A couple of months later they have this thing in Vegas and we were able to raise $100,000 for the [Girls and Boys Club of Las Vegas], and it was just a fun day. I flew out that morning because it’s during the All-Star break, and I really wanted to be home with my family, so I flew out that morning and flew back right after. Get off the plane, went to the arena, ran the race, got back in the car, went back to the airport and flew back. So, that was memorable as well.

BL: All referees blow the occasional call. Or maybe not? Have you ever missed one?

DB: Absolutely. I say that assuredly. Every night that I refereed I strived for perfection and every night that I refereed I fell short of perfection.

When we go back to the hotel room and we look at the tape of the game — and most people aren’t even aware that after a game we do a game report — we put down the plays that we called that we wish we hadn’t called. We put down plays that we should have called that we didn’t. And we’re very honest and objective about ourselves and our performance.

And to err is human. To forgive is divine. I don’t think the losing team’s fans are so quick to forgive, and they don’t look at me as if I’m divine either. But no, there isn’t a game that I’ve worked that I haven’t made mistakes in the game.

BL: Finally, Dick, do you plan to continue watching the NBA as a fan or have you had enough of pro basketball?
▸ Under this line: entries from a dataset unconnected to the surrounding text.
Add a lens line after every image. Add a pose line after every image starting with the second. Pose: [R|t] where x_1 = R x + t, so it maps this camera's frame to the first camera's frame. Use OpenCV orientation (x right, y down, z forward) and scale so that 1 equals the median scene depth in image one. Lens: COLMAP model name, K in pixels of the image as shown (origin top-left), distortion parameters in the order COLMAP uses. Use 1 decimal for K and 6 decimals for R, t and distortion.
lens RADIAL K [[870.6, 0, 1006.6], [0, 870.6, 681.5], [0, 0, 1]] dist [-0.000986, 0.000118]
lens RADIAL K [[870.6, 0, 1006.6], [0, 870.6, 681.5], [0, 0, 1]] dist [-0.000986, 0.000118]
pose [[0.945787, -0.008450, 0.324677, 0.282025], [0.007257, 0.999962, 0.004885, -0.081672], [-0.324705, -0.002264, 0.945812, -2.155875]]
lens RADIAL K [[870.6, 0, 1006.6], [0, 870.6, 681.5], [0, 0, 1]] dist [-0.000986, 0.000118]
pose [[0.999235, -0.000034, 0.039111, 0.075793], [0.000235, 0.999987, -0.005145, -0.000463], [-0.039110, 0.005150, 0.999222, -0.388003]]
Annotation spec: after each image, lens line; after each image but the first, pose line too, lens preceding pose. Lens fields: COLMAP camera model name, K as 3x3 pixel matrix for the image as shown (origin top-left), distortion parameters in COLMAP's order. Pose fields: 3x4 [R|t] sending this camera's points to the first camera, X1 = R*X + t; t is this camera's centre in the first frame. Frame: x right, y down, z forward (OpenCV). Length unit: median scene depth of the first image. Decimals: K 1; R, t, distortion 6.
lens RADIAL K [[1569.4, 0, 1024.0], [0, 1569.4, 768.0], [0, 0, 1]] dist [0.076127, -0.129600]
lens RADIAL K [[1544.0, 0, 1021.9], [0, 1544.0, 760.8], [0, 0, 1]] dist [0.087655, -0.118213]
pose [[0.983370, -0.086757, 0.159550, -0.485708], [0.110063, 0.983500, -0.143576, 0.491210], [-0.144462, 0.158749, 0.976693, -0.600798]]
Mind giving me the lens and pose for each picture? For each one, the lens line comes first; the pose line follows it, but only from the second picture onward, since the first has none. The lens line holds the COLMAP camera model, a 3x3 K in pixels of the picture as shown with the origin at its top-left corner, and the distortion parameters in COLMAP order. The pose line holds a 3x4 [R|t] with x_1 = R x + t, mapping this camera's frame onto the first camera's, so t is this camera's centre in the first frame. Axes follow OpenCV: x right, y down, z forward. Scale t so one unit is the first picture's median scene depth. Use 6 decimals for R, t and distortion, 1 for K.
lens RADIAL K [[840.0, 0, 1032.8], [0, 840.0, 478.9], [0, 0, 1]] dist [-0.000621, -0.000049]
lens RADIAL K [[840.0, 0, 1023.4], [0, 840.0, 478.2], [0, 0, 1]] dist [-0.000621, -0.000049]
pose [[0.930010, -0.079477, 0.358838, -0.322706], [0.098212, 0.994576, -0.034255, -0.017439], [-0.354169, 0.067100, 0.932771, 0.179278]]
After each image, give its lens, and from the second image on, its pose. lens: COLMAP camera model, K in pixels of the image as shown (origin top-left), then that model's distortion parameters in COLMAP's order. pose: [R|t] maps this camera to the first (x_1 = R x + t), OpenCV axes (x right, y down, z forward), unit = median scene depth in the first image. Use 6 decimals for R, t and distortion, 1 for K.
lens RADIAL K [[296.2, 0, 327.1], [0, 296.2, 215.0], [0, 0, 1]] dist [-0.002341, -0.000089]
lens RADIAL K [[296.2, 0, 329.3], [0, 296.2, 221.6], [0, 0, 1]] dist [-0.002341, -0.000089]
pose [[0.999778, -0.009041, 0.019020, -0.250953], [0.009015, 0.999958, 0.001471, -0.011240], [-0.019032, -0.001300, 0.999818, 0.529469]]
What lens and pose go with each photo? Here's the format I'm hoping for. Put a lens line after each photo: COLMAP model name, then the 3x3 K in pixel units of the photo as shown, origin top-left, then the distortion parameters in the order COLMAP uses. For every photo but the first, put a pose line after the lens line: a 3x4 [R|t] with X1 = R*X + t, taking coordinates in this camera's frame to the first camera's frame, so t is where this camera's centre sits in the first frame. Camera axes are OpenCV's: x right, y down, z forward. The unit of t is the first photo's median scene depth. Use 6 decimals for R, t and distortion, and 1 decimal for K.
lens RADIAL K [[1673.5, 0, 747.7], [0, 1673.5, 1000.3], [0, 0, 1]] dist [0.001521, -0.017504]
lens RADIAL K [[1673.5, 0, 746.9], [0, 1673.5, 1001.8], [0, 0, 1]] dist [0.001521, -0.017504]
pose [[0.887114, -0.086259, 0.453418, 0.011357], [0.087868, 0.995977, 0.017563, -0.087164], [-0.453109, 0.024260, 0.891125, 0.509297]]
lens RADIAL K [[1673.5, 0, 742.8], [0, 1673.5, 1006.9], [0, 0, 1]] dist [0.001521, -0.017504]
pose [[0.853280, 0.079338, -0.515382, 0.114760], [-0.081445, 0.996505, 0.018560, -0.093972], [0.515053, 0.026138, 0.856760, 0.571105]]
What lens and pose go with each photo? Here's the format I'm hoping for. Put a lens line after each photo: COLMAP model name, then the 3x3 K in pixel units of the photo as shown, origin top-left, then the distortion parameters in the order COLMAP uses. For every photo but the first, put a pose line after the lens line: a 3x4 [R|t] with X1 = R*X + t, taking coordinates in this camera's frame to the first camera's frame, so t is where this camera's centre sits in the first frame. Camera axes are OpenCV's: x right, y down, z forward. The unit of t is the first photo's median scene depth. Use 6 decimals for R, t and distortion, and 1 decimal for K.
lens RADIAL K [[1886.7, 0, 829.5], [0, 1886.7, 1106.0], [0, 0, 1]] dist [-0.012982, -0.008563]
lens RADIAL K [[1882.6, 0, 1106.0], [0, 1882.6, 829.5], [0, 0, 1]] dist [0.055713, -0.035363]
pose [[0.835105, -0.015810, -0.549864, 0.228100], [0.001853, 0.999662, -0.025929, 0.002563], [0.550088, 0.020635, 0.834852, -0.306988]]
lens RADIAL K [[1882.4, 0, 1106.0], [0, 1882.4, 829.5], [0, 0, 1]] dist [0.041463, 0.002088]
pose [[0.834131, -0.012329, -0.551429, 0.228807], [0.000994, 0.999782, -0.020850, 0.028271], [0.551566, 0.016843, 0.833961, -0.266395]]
DB: I don’t think I would ever stop watching the games. This 2014-15 season is just highly anticipated, you know, with the changing of teams and players. But there’s gotta be other things on TV that my wife will allow me to watch. I think she will determine what the TV schedule will be like. You know, maybe some re-runs of ‘Breaking Bad’ or something like that or some of these programs that come on.